(腸管出血性大腸菌(O157等)の電子顕微鏡写真、大阪府より)

2022年12月に大阪市平野区の保育施設にてO157集団感染が発生しました。最終的には園児・職員・家族等を合わせて23人が陽性だったと確認されました。大半は0歳児クラスと1歳児クラスの関係者でした。

大阪市平野区の保育施設でO157集団感染 園児11人・職員1人が感染

国立感染症研究所が発行している病原微生物検出情報(2023年9月発行分)に本事例が詳しく掲載されています。

保育施設における腸管出血性大腸菌O157による集団感染事例(第1報)
https://www.niid.go.jp/niid/ja/mdrp-m/1441-idsc/iasr-in/12283-523d02.html

保育施設で発生した腸管出血性大腸菌O157集団感染事例における分子疫学解析結果について(第2報)
https://www.niid.go.jp/niid/ja/ehec-m/ehec-iasrd/12284-523d03.html


https://www.niid.go.jp/niid/images/iasr/2023/9/523d02f01.gif

保育施設を利用している家庭として気になったのは、感染が広がった経緯です。

本報告書では「0歳児の布オムツ」「1歳児のパンツ」「0歳児と1歳児の合同保育」がリスク要因として指摘されています。

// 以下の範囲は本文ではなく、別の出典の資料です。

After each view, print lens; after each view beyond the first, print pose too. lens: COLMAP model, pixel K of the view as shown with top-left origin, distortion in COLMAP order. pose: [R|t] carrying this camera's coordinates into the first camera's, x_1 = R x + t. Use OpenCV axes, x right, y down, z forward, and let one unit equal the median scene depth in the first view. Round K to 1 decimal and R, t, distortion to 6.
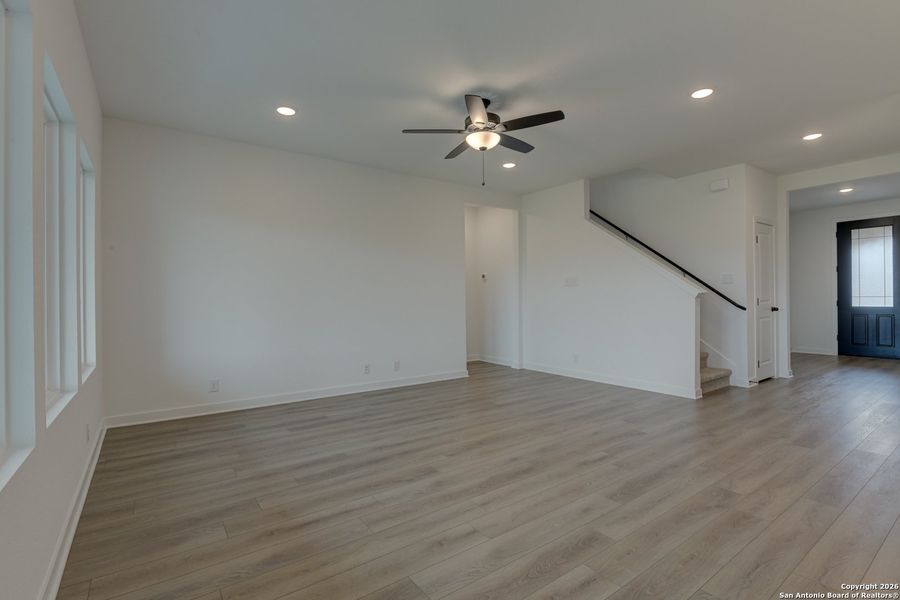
lens RADIAL K [[428.7, 0, 456.1], [0, 428.7, 296.8], [0, 0, 1]] dist [-0.010311, -0.000153]
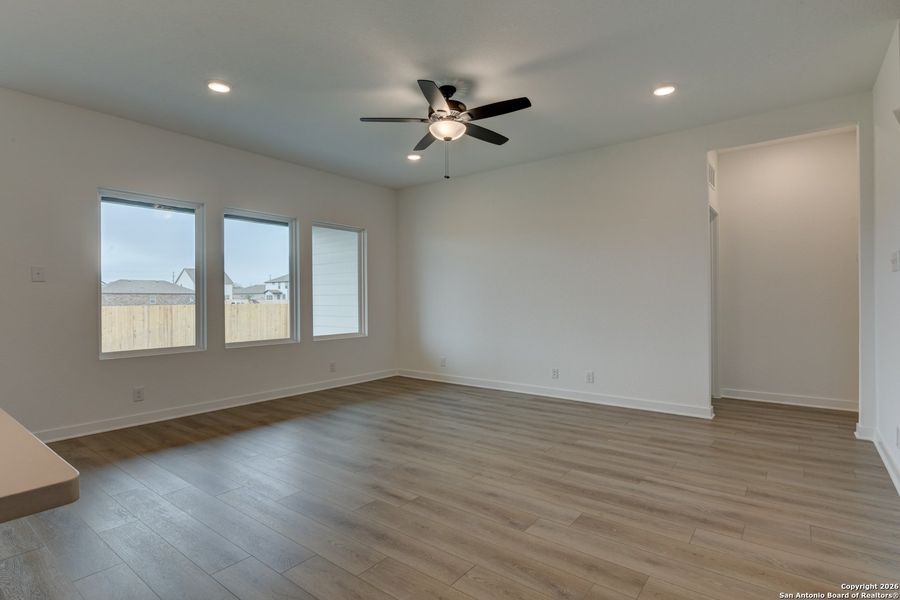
lens RADIAL K [[459.1, 0, 425.3], [0, 459.1, 298.4], [0, 0, 1]] dist [-0.003608, -0.000844]
pose [[0.242048, 0.005856, -0.970247, 0.976138], [0.007764, 0.999938, 0.007972, -0.007842], [0.970233, -0.009463, 0.241988, 0.680969]]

0歳児および1歳児クラスにおける感染伝播のリスク要因を検討するため, おむつやトイレの運用状況について聞き取りを実施した。その結果, 0歳児は布おむつの運用, 1歳児はパンツによるトイレトレーニングが実施されていたことが明らかとなった。

また, 合同保育が実施されており, 特に0歳児と1歳児クラス園児が一緒に保育を受ける時間があり, 0歳児クラスから1歳児クラスへと感染伝播する機会があったと考えられた。

事例探知後, 園児および職員の健康管理, 手指衛生, 環境清掃が強化され, 0歳児, 1歳児クラス園児を一時的に紙おむつ運用へと切り替えるとともに, クラス横断的な感染伝播の懸念から合同保育が停止された。(中略)

感染伝播の明らかな要因は不明であったが, 布おむつやパンツの交換が感染拡大の一因となった可能性は否定できない。自らの症状を訴えづらく, 排せつが自立していない乳幼児の保育は日常的に感染拡大リスクが高く, 適切な感染管理の持続的な順守が感染拡大防止に重要となる。

布オムツは後処理が本当に大変です。便を取り除き、布オムツを除菌・消毒・下洗いする必要があります。またトイレトレーニング用のパンツも同様です。処分するだけで済む紙オムツを比べると、どうしても便などに接する機会が増えてしまいます。

園児も同様です。汚れた布オムツやパンツに触れる機会があります。保育士が手指衛生を徹底できますが、0-1歳児は無理です。

異年齢の合同保育もリスクがあります。他のクラスへ感染が広がる機会となってしまいます。新型コロナでも合同保育を切っ掛けに他クラスもクラスターに巻き込んでしまった事例がありました。

我が家がお世話になっている保育所では新型コロナの感染拡大を契機として全面的な紙オムツ使用に切り替わり、同時に園内で処分する運用となりました。

今から思うと当然の判断ですが、同時にコロナ禍前の衛生意識の甘さを痛感しました。